International Unionism: Solidarity and Salient Lessons
It has been six days since Sepideh Gholian, and two other labour activists started their dry hunger strike at Iranian prisons. Sepideh is no longer able to walk, and there are serious concerns about her life.
Sepideh is a labour activist who was involved in a campaign led by workers at the Haft Tappeh sugarcane company. Worker demands include, a living wage, fundamental workplace entitlements and an end to wage theft. They are also demanding the right to form their own worker collective free from state repression.
Sepideh and her comrade Esmail Bakhshi were arrested by authorities in 2018 for exercising their right to freedom of assembly and association. It quickly became apparent that the pair had been subjected to torture at the hands of state security forces during their time in detention. Concerningly, they were again arrested earlier this year and their future remain uncertain.
Iran’s labour laws do not recognise the right to create independent labour unions. That is, unions are deemed to be illegal unless granted government approval. Nevertheless, workers in a range of sectors, including public transport, education and agriculture, have defied the ban and have come together to form large democratic unions.
The response on the part of the Iranian state has been unsurprising but deeply shocking: authorities have repeatedly harassed, arrested, imprisoned and tortured unionised workers.
The most recent wave of the arrests happened at the International Labour Day assembly, where the authorities arrested more than 35 activists. A number of these unionists remain detained some 3-months after the rally. VAHPA strongly condemns these attacks on the unionists and labour activities in Iran. We stand with our international comrades and support their fight for fundamental democratic rights.
“International solidarity,” notes VAHPA Secretary Craig McGregor, “is vital to the work we do.”
“The situation in Iran is both appalling and highly instructive. Unions have always been about far more than wages and conditions. Genuine unions, open and democratic communities of workers, have been the most effective means by which populations across the world have been able to wield political power in the industrial and post-industrial eras. This remains true today.”
In the Australian context, and more broadly, unions have been under intense pressure for decades. Unions have, since the late 1970s, been maligned by a well-considered and highly effective propaganda campaign waged by the capitalist right. The results are striking (pun intended); union membership and activity is now at an all-time low and this retreat has opened up a vast power vacuum on the left which has seen right-wing fiscal ideology leach into every aspect of our lives with highly detrimental impact.
Of course, those on the right offer a counter narrative. They shift the debate from economic structures (arguably the most fundamental factor in defining the course of our lives) to cultural changes, especially those championed by progressive forces. In essence, the right argues that growing social acceptance of diversity, a rise in intolerance for bigotry, prejudice and discrimination, are signs that the left is on the march. The issue of racism tends to be left out of this debate.
The latest attack comes in the form of yet another legislative amendment to workplace laws. The deeply Orwellian Ensuring Integrity bill is designed to disempower workers and their organisation.
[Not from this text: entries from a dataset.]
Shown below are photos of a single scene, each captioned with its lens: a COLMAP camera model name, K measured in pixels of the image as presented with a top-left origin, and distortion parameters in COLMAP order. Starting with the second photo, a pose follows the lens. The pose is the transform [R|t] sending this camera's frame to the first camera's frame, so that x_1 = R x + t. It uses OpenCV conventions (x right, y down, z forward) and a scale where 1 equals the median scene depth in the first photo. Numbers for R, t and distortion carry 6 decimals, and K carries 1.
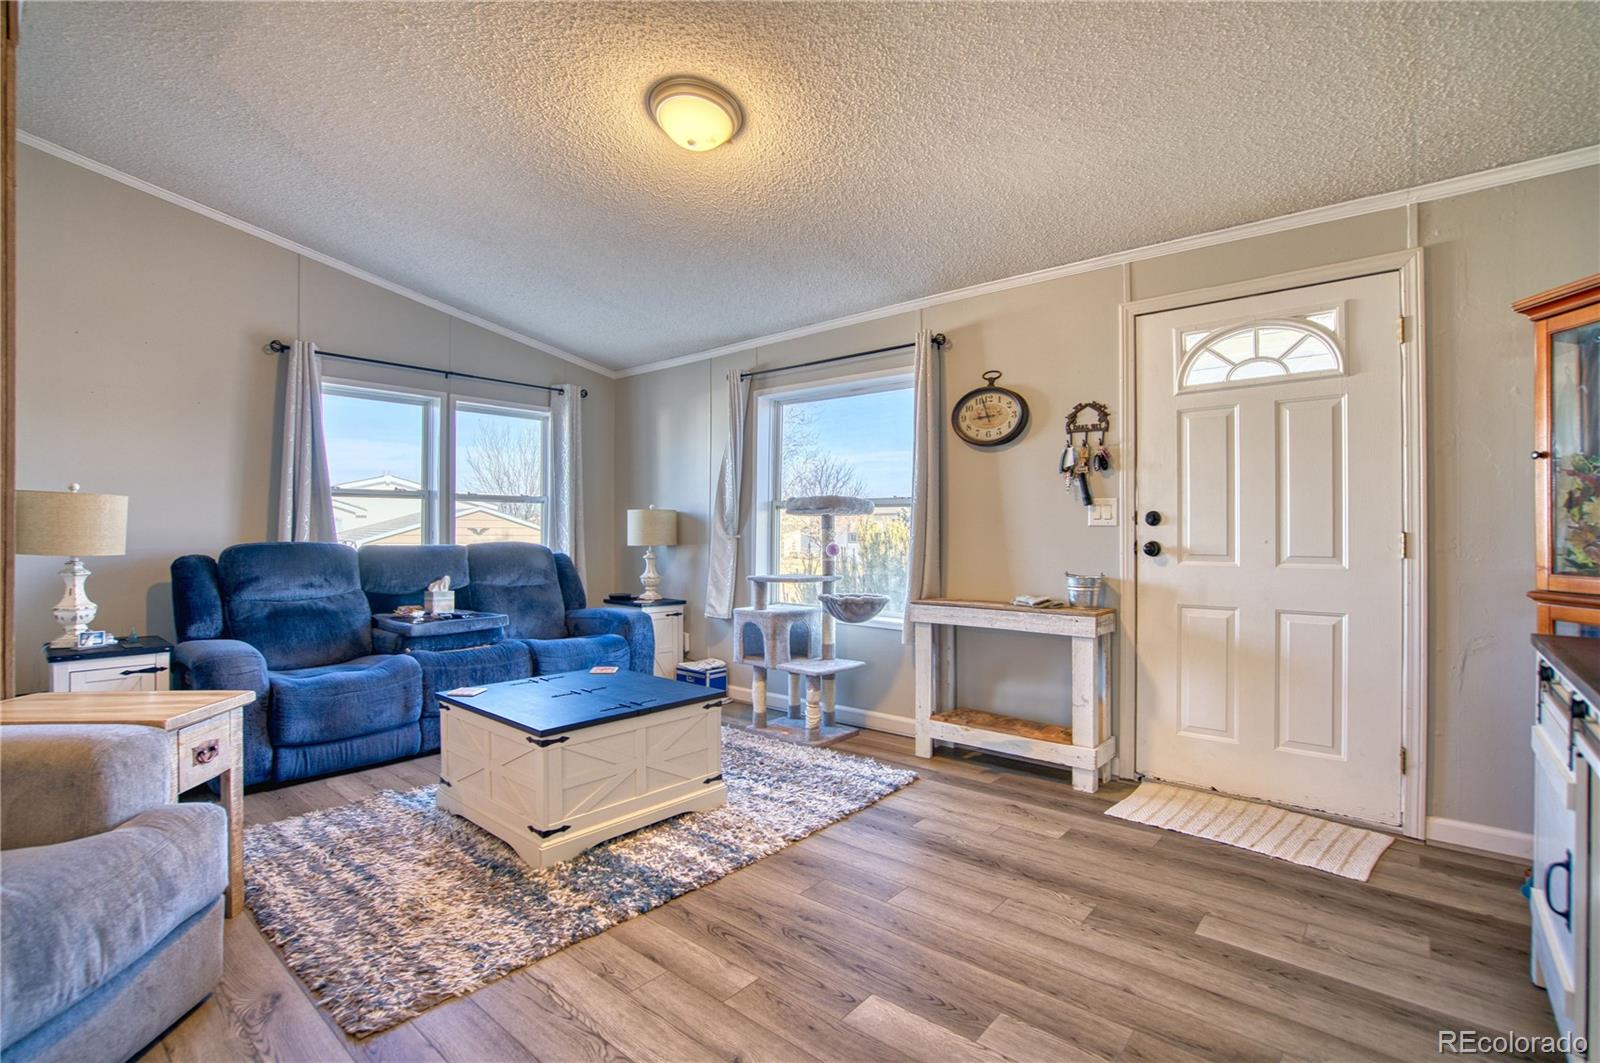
lens RADIAL K [[737.0, 0, 796.7], [0, 737.0, 526.8], [0, 0, 1]] dist [-0.066973, 0.028015]
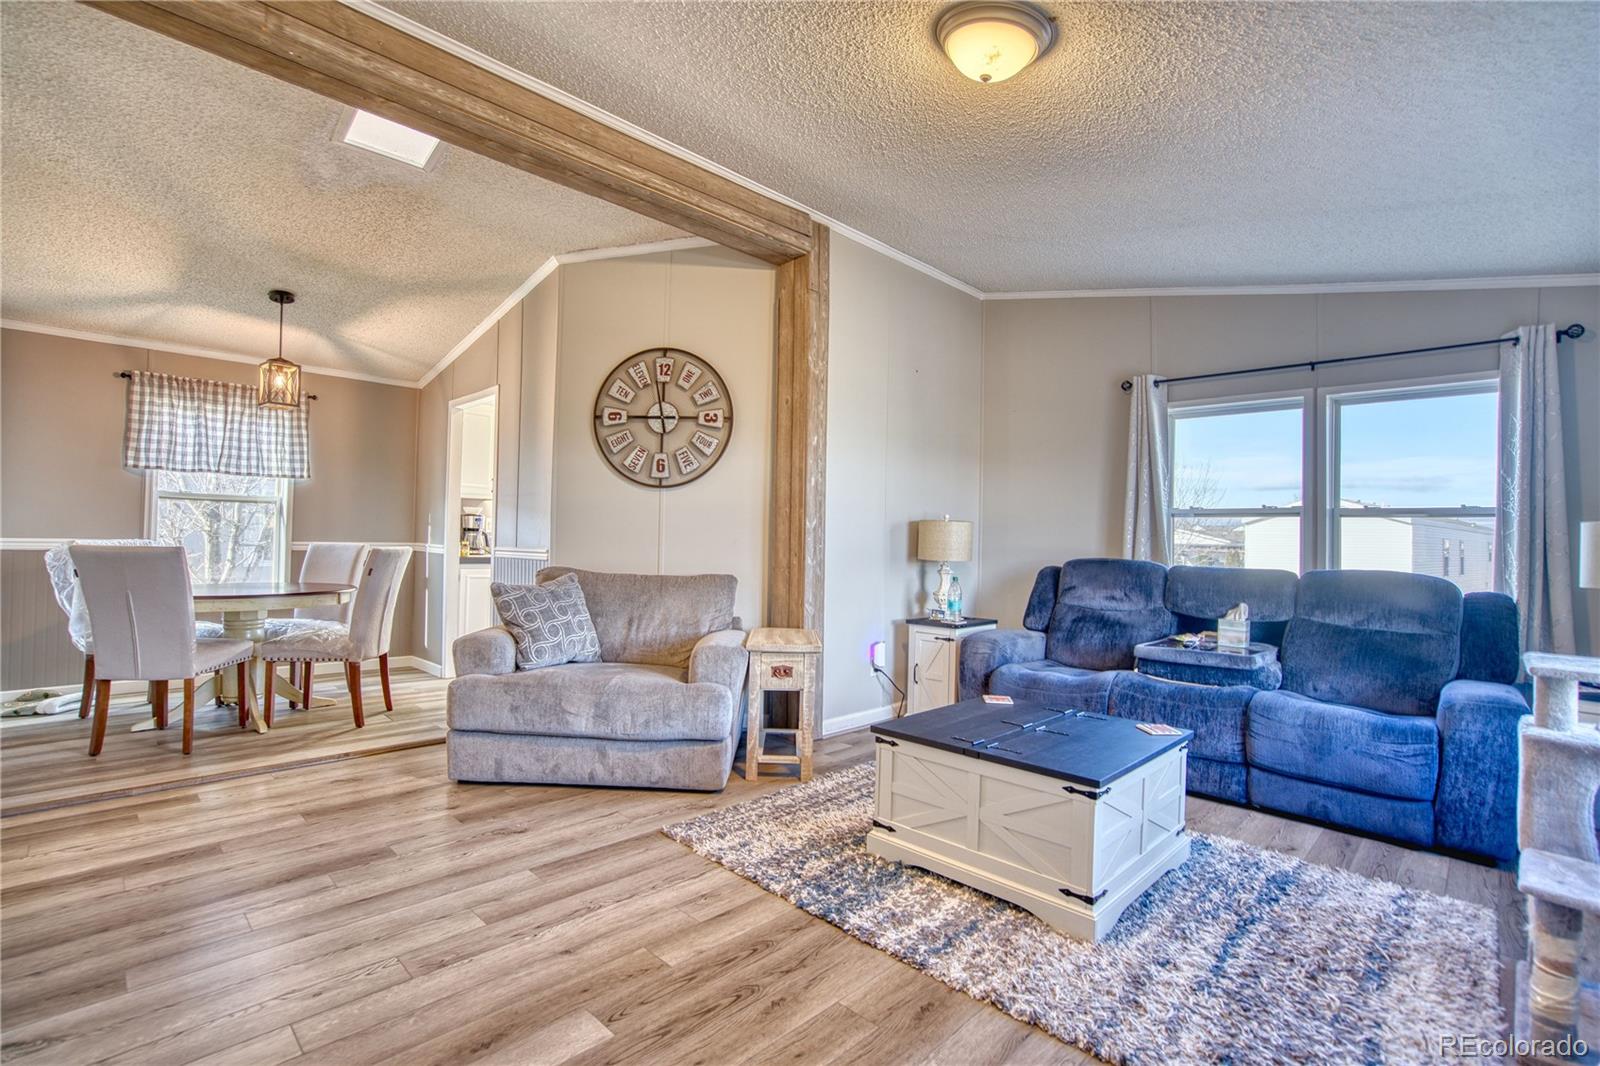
lens RADIAL K [[737.0, 0, 796.7], [0, 737.0, 528.3], [0, 0, 1]] dist [-0.066973, 0.028015]
pose [[-0.064343, -0.017345, -0.997777, 0.713958], [-0.020674, 0.999658, -0.016044, 0.003665], [0.997714, 0.019596, -0.064680, 0.892869]]
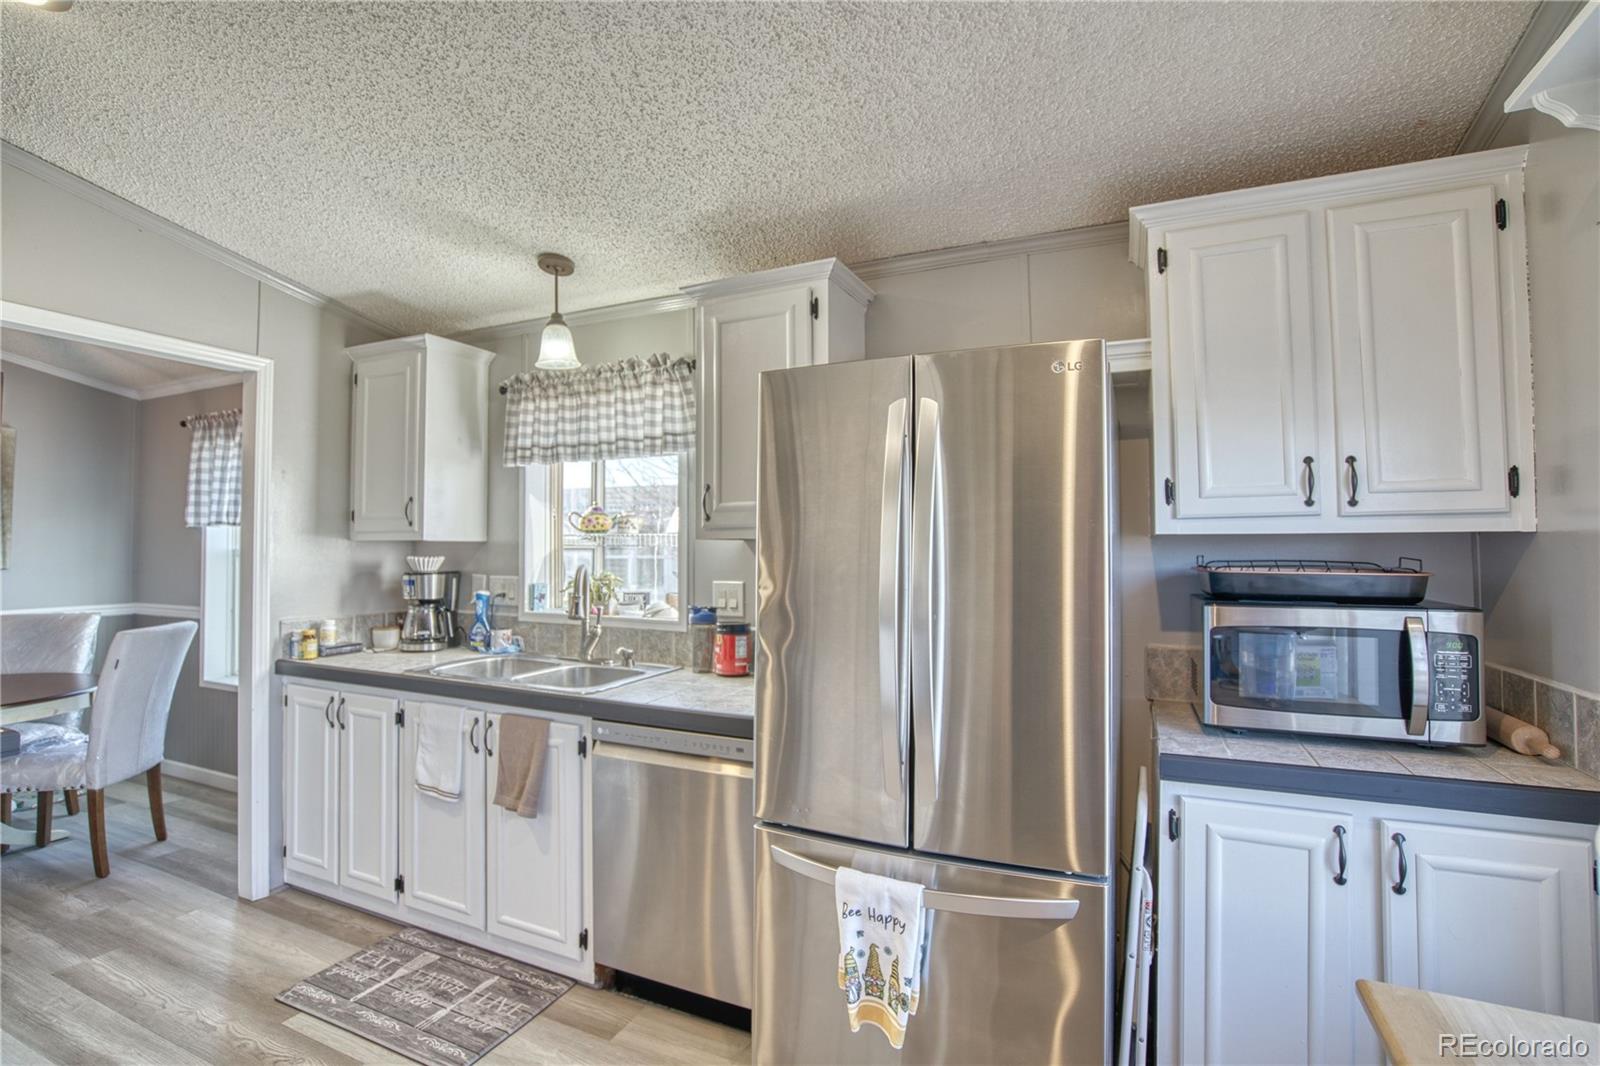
lens RADIAL K [[737.0, 0, 796.7], [0, 737.0, 528.3], [0, 0, 1]] dist [-0.066973, 0.028015]
pose [[-0.959897, -0.008730, -0.280218, -1.898979], [-0.000339, 0.999550, -0.029981, -0.093330], [0.280354, -0.028684, -0.959468, 1.010117]]
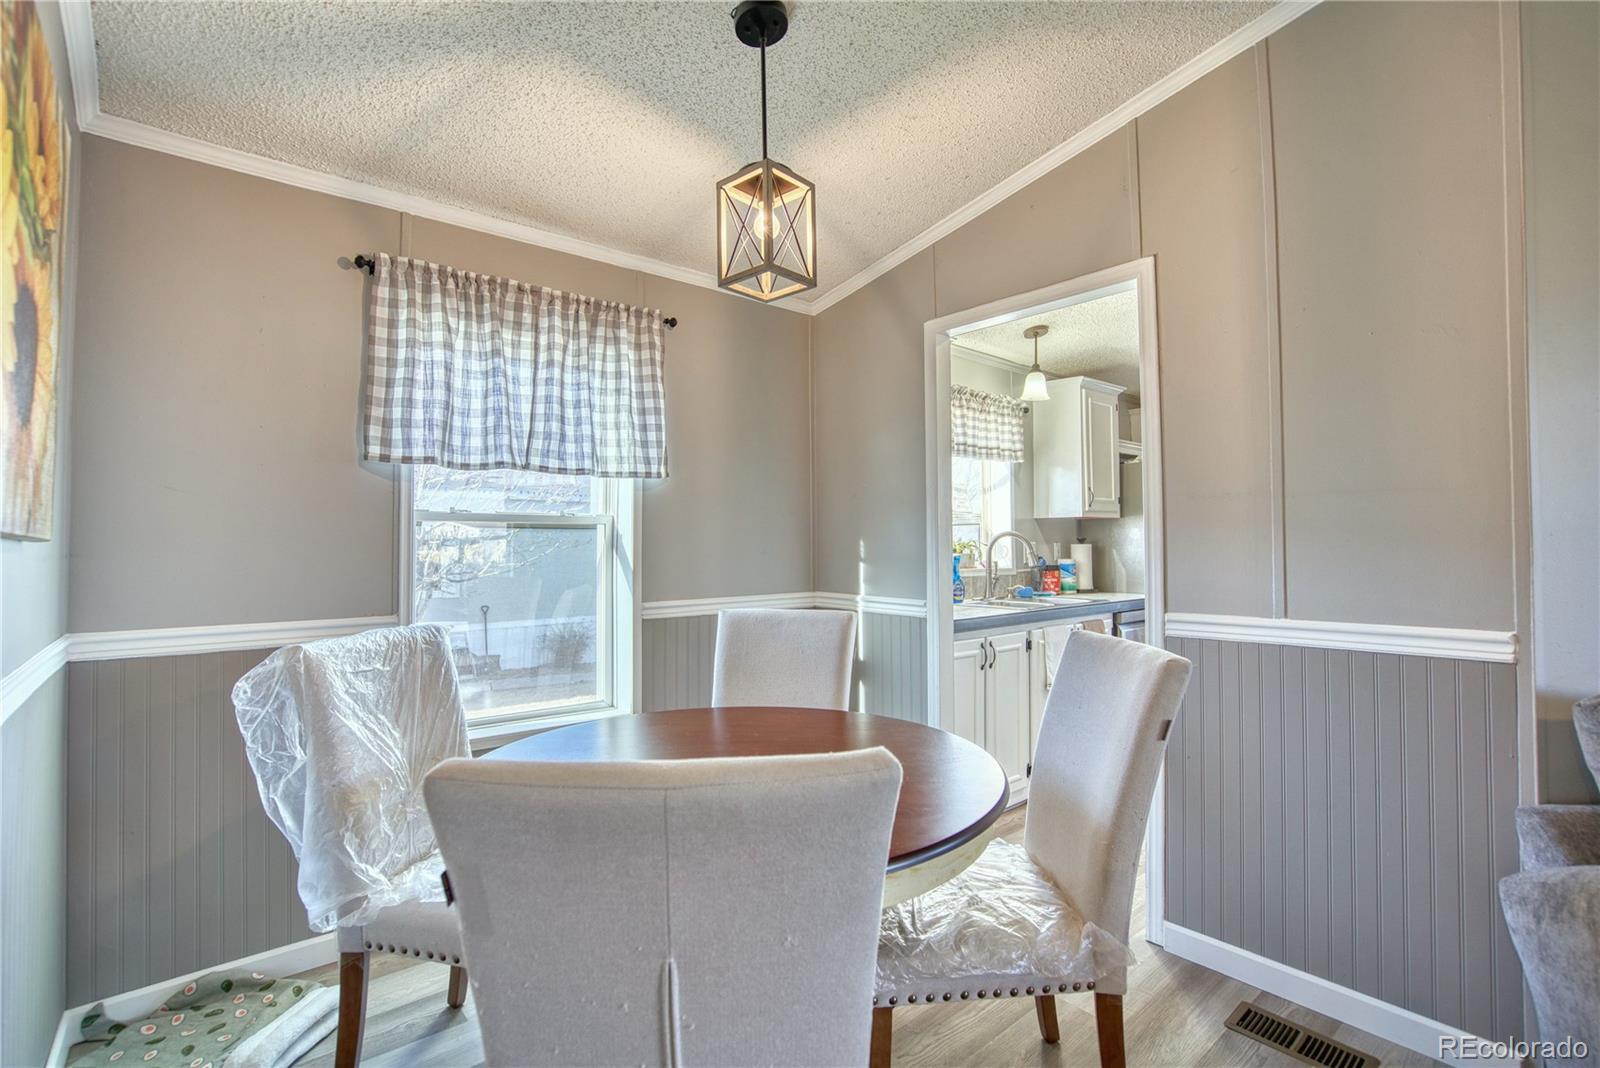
lens RADIAL K [[737.0, 0, 796.7], [0, 737.0, 529.3], [0, 0, 1]] dist [-0.066973, 0.028015]
pose [[-0.162324, -0.017285, -0.986586, -0.245176], [0.002061, 0.999838, -0.017856, -0.050055], [0.986735, -0.004932, -0.162263, -0.324108]]
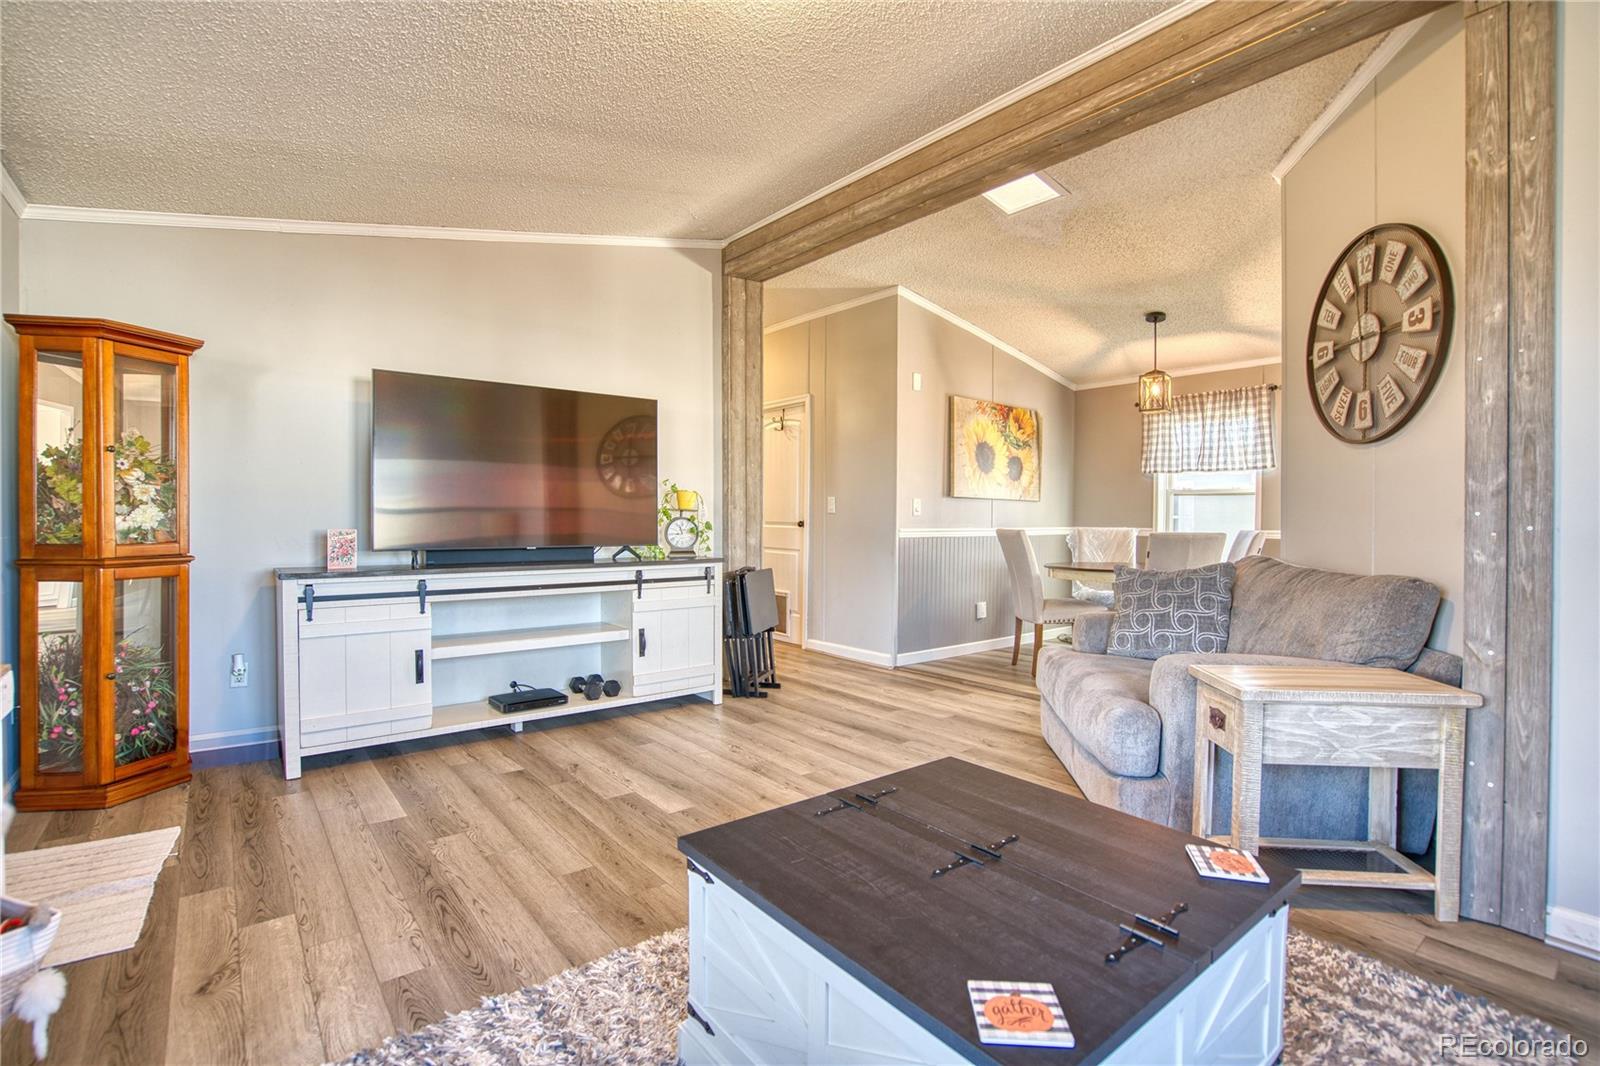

The bill works to impose mechanisms that allow those with “sufficient interest” (including the government and your employers) to ride roughshod over worker and union democracy and to remove elected leaders who are considered unfit or to simply deregister unions all together.
The International Centre for Trade Union Rights has found the bill to be “incompatible with Australia’s commitments under the ILO’s (International Labour Organization) Freedom of Association and Protection of the Right to Organise Convention, 1948 (No. 87) and the Right to Organise and Collective Bargaining Convention, 1949 (No 98).”
The researchers go on to describe the bill as “harmful to workers, undermining to trade union democracy, and of no tangible benefit to the promotion of harmonious industrial relations.” And perhaps most worrying, they note that no equivalent for such extreme measures could be found in any industrial democracy, noting that, “None of the industrialised democracies we surveyed entertain anything approximating such a punitive regime.”
This bill is currently before the Senate and is expected to become law in the near future. Look out for forthcoming updates on what you can do to help.